Stevens plots ways to get him fired. Stevens tries to provoke Caleb into fighting him – even in New York, a black man hitting a white man meant serious trouble. Caleb won’t take the bait, but in the course of this exchange, Smith finds out that Caleb fought as a Confederate. This enrages Stevens, who loses his balance when hitting Caleb and hits his own head when he falls.
Stevens accuses Caleb of hitting him and threatens to tell Higgins about this and Caleb’s Confederate service so it will get him fired. Caleb is faced with a moral dilemma and decides to “own up” to Higgins, who begrudgingly lets him stay because of his honesty, particularly when he learns the reasons why Caleb joined the Confederates and the massacre of his father. However, he’s under probation.
He goes to the home of Angus Stevens’ uncle, his predecessor as the town blacksmith to return tools left in the workshop to his widow. There, he finds that the blacksmith was none other than his nemesis, Captain Stevens – killer of his father and Tom’s father! The widow thinks her husband was a war hero. Caleb almost tells her the truth, but decides not to shatter her illusions. The war is over; he has killed Stevens and ironically has ended up with his old job. Justice has been served and nothing is to be served by opening old wounds. The time for revenge is over.

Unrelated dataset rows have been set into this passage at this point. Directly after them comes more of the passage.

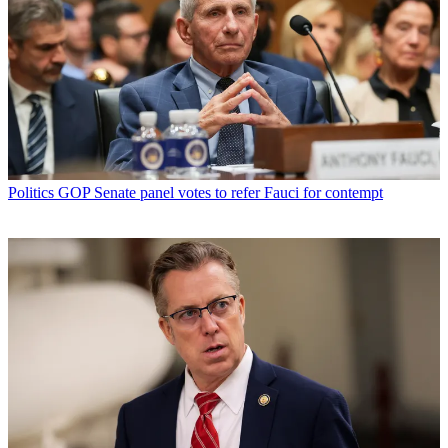
Politics
GOP Senate panel votes to refer Fauci for contempt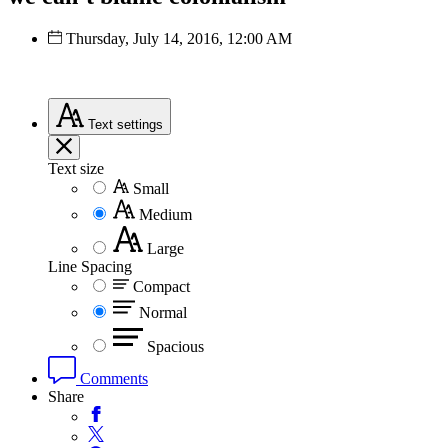
Thursday, July 14, 2016, 12:00 AM
Text
settings
Text size
Small
Medium
Large
Line Spacing
Compact
Normal
Spacious
Comments
Share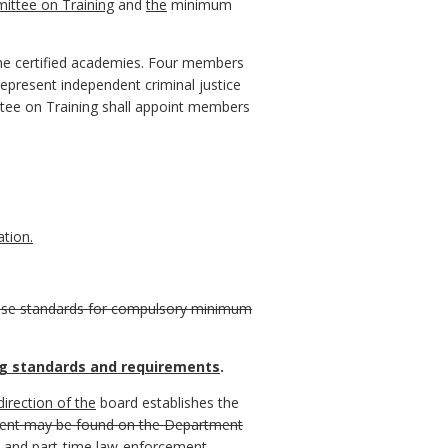
ittee on Training
and
the
minimum
the certified academies. Four members
epresent independent criminal justice
tee on Training shall appoint members
tion.
 these standards for compulsory minimum
g standards and requirements
.
irection of the
board establishes the
ment may be found on the Department
e and part-time law-enforcement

A year later, Caleb hears a wolf howling again in the night, the harbinger of death as per his childhood superstition. Their only son, Frank, is on his way to Caleb’s and behind the blacksmith shop is attacked by wolves – the same wolves that Caleb had heard the night before. In a dramatic showdown, Caleb saves Frank’s life, using his “Parker Carbine.” In the aftermath, Caleb learns that O.T.’s wife has died earlier that day.
Several weeks later, O.T. offers to reward him. Caleb asks for nothing for himself but remembering Susan’s words, he asks that his children’s advanced education be endowed. Higgins goes a step further and helps him patent his unique “Parker Carbine”. When the patent is sold to the Winchester Repeating Arms in exchange for stock, funding for the education of future generations of Parkers is ensured.
ENDING SCENES
The film ends in a reprise at the 50th Anniversary of Gettysburg where Caleb has a spirited debate with the 54th Massachusetts veteran about what the war achieved and failed to achieve. The debate ends as a wagon approaches in which Ben Roberts is a passenger. Ben insists that Caleb ride with the whites and begins to recount Caleb’s heroism on Culp’s Hill. Later, Caleb hears President Wilson speak and has his image sketched with a Spencer carbine on which the Parker was based. J.C. helps Caleb visit Culp’s Hill, the site of Tom’s death where Caleb finally gains closure.

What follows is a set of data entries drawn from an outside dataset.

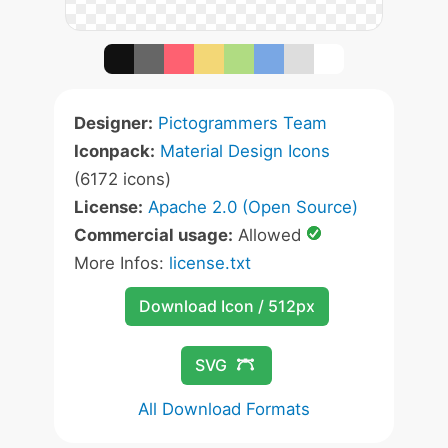
Designer:
Pictogrammers Team
Iconpack:
Material Design Icons
(6172 icons)
License:
Apache 2.0 (Open Source)
Commercial usage:
Allowed
More Infos:
license.txt
Download Icon / 512px
SVG
All Download Formats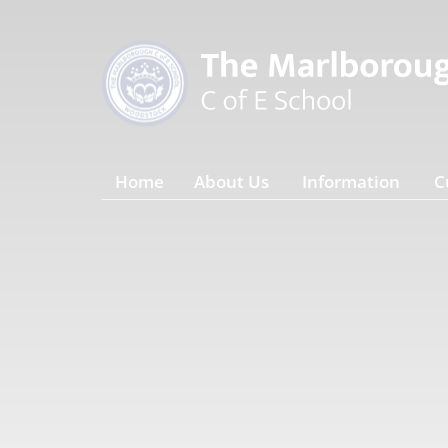
Home
About Us
Information
C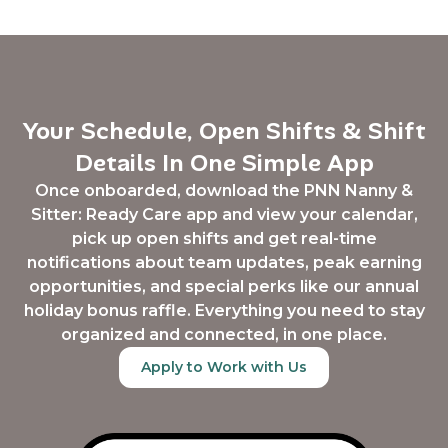
Your Schedule, Open Shifts & Shift
Details In One Simple App
Once onboarded, download the PNN Nanny &
Sitter: Ready Care app and view your calendar,
pick up open shifts and get real-time
notifications about team updates, peak earning
opportunities, and special perks like our annual
holiday bonus raffle. Everything you need to stay
organized and connected, in one place.
Apply to Work with Us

After the resolution of the Gettysburg sequence at the end of the film, we fade into the epilogue – J.C. delivering the eulogy at Caleb’s funeral with Caleb’s coffin draped with a Confederate flag. We find out about the family’s education being endowed by the fortune in Winchester Arms stock but the grandson says that Caleb’s most important legacy was the Parker family values he passed down to future generations.

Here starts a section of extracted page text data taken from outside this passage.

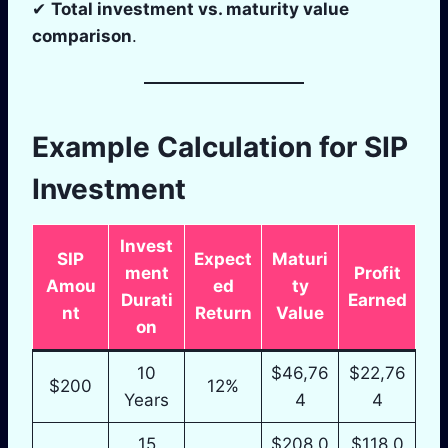
✔
Total investment vs. maturity value
comparison
.
Example Calculation for SIP
Investment
Invest
SIP
Expect
Maturi
ment
Profit
Amou
ed
ty
Durati
Earned
nt
Return
Value
on
10
$46,76
$22,76
$200
12%
Years
4
4
15
$208,0
$118,0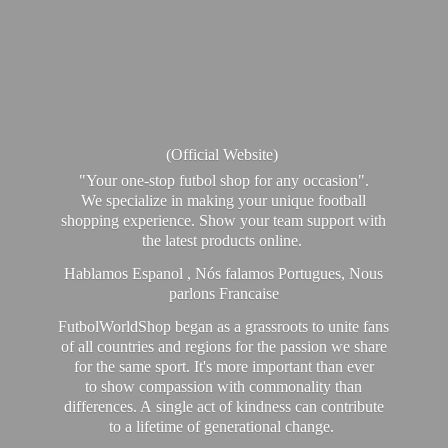
(Official Website)
"Your one-stop futbol shop for any occasion".
We specialize in making your unique football
shopping experience. Show your team support with
the latest products online.
Hablamos Espanol , Nós falamos Portugues, Nous
parlons Francaise
FutbolWorldShop began as a grassroots to unite fans
of all countries and regions for the passion we share
for the same sport. It's more important than ever
to show compassion with commonality than
differences. A single act of kindness can contribute
to a lifetime of generational change.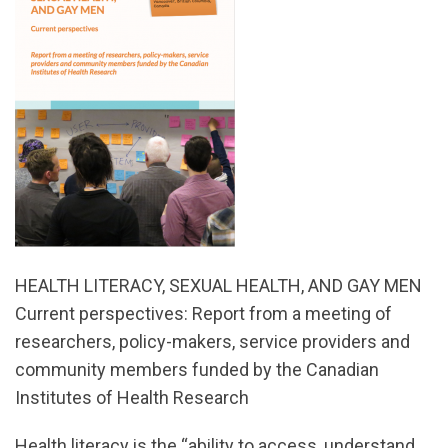
HEALTH LITERACY, SEXUAL HEALTH, AND GAY MEN
Current perspectives: Report from a meeting of
researchers, policy-makers, service providers and
community members funded by the Canadian
Institutes of Health Research
Health literacy is the “ability to access, understand,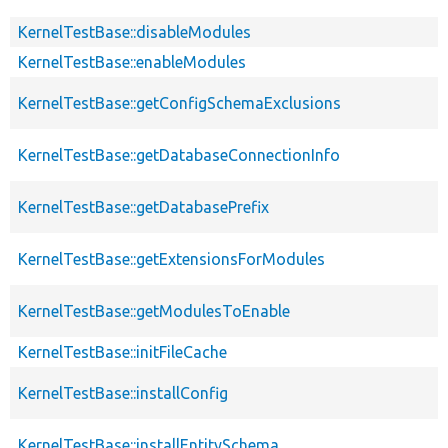
KernelTestBase::disableModules
KernelTestBase::enableModules
KernelTestBase::getConfigSchemaExclusions
KernelTestBase::getDatabaseConnectionInfo
KernelTestBase::getDatabasePrefix
KernelTestBase::getExtensionsForModules
KernelTestBase::getModulesToEnable
KernelTestBase::initFileCache
KernelTestBase::installConfig
KernelTestBase::installEntitySchema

J.C. Parker’s closing words are a testimony to Caleb’s belief in the value of education:
The shackles that enslaved us were not made of iron. The more dangerous shackles were those we put on ourselves. Caleb helped us understand that no man could free us unless we first freed ourselves. He gave us the desire for the education that would lead to our truest freedom. Without education we have no chance at economic parity. Without education, we cannot realize our dreams.